The family — including his mother, daughter and brother — claimed in the lawsuit that they spent days trying to obtain his body. Once they received his body on Nov. 21, the family “suspected foul play, in part because of the Alabama Department of Corrections’ extensive and ongoing violations of basic human and constitutional rights,” said the lawsuit.

They hired a private pathologist to do a second autopsy. That doctor, Dr. Boris Datnow, discovered during his exam that Dotson’s body was missing his heart.

During a hearing in federal court in January, several prison officials testified, along with the director of the Alabama Department of Forensic Sciences.

No answers came during the three-hour hearing.

Lawyers for the prison system said that Dotson’s heart was inside his body when it left the facility. All people who die in custody have an autopsy, said multiple prison officials. Some of those autopsies are done at UAB, while the rest are conducted at the state level by the Department of Forensic Sciences.

Dotson’s autopsy was performed by the Alabama Department of Forensic Sciences, testimony revealed.

And attorneys for UAB argued that no one from the school performed the initial autopsy, nor had Dotson’s body or organs ever been in their custody. They were dismissed from the case previously.

The director of the Alabama Department of Forensic Sciences, Angelo Della Manna, said he hadn’t reviewed Dotson’s particular case file and couldn’t answer any questions about Dotson specifically.

He said that in a standard autopsy, a person will have their internal organs examined and then “sectioned,” or have pieces of tissue cut off, to be sent for further testing to determine cause and manner of death. The organs will then be put in a special biohazard bag and placed inside the body.

Those tissue sections are generally the only pieces of organs that would not be returned to the body, Della Manna said.

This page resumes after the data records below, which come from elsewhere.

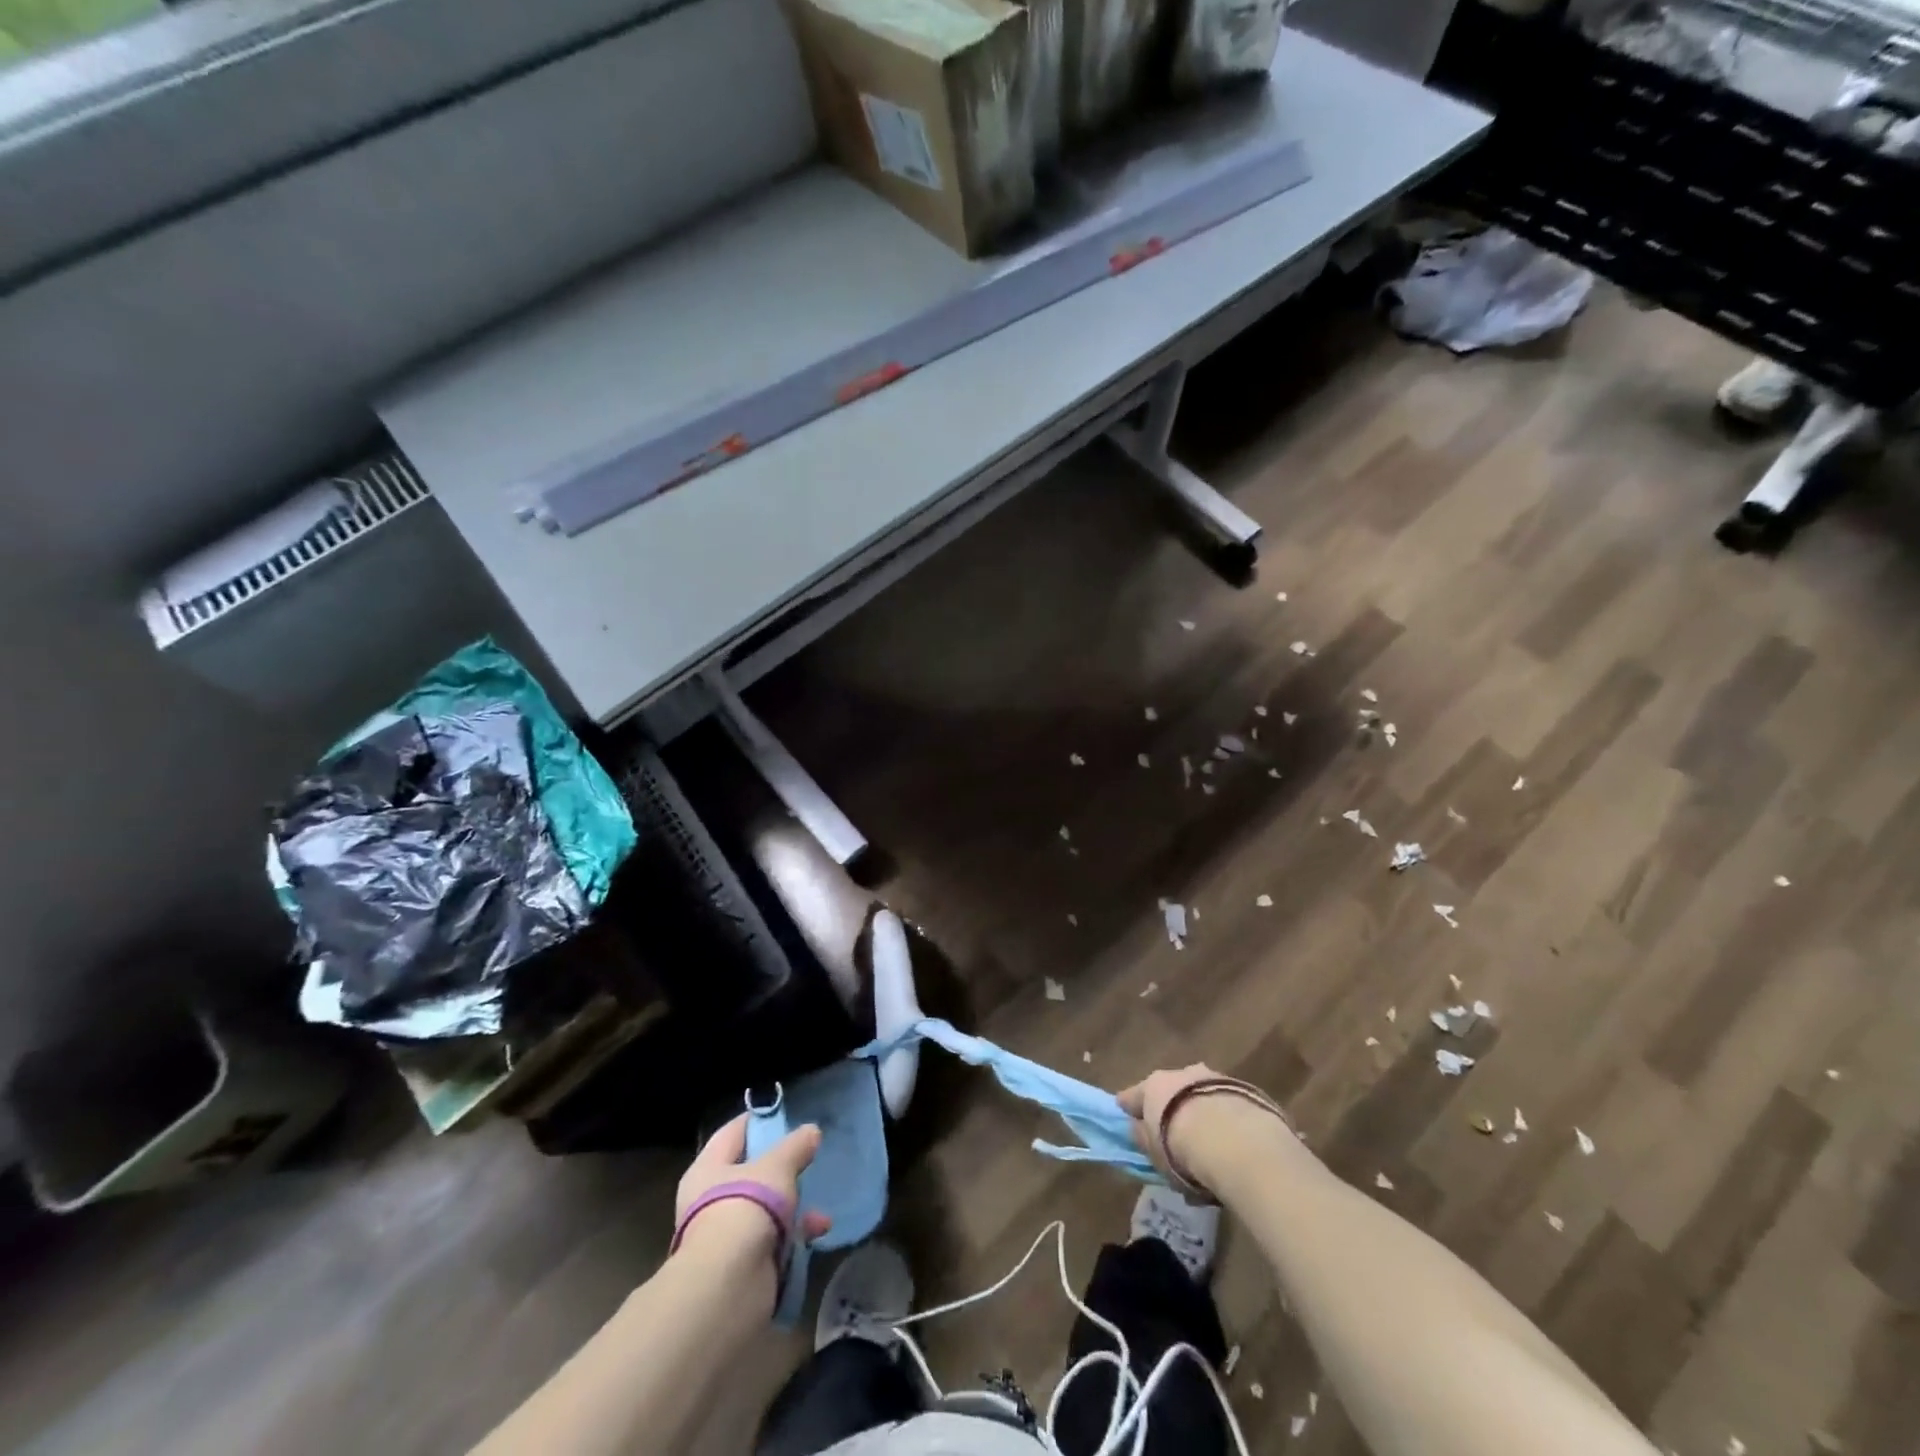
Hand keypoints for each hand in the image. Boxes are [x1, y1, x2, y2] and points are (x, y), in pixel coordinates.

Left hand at [674, 1115, 832, 1267]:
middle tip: (806, 1161)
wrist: (730, 1282)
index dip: (757, 1122)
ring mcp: (724, 1234)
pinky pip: (771, 1240)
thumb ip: (795, 1146)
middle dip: (780, 1171)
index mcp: (707, 1169)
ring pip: (763, 1210)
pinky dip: (793, 1236)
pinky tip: (817, 1232)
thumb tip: (811, 1131)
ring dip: (792, 1208)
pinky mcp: (740, 1264)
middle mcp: (709, 1200)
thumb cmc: (746, 1205)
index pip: (732, 1133)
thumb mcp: (778, 1166)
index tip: (784, 1116)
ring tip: (820, 1209)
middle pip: (748, 1174)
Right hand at [1117, 1063, 1298, 1197]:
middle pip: (1170, 1092)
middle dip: (1171, 1110)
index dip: (1129, 1109)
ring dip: (1201, 1113)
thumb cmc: (1181, 1148)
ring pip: (1200, 1096)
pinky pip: (1226, 1106)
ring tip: (1209, 1147)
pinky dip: (1225, 1120)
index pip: (1132, 1096)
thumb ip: (1143, 1138)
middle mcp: (1182, 1073)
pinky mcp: (1245, 1090)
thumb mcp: (1154, 1153)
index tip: (1126, 1118)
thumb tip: (1137, 1129)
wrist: (1236, 1142)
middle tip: (1175, 1137)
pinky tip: (1232, 1145)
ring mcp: (1214, 1078)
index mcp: (1153, 1085)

He couldn’t name a reason why a fully intact organ wouldn’t be replaced in the body.

The judge wrote in her Wednesday order that the case was dismissed without prejudice, meaning the case can be refiled if new evidence is uncovered.

Last week, the same lawyer representing the Dotson family filed multiple lawsuits in state court against the prison system and UAB, representing more families who say their loved ones bodies were returned missing organs after dying in state custody and having an autopsy done at UAB.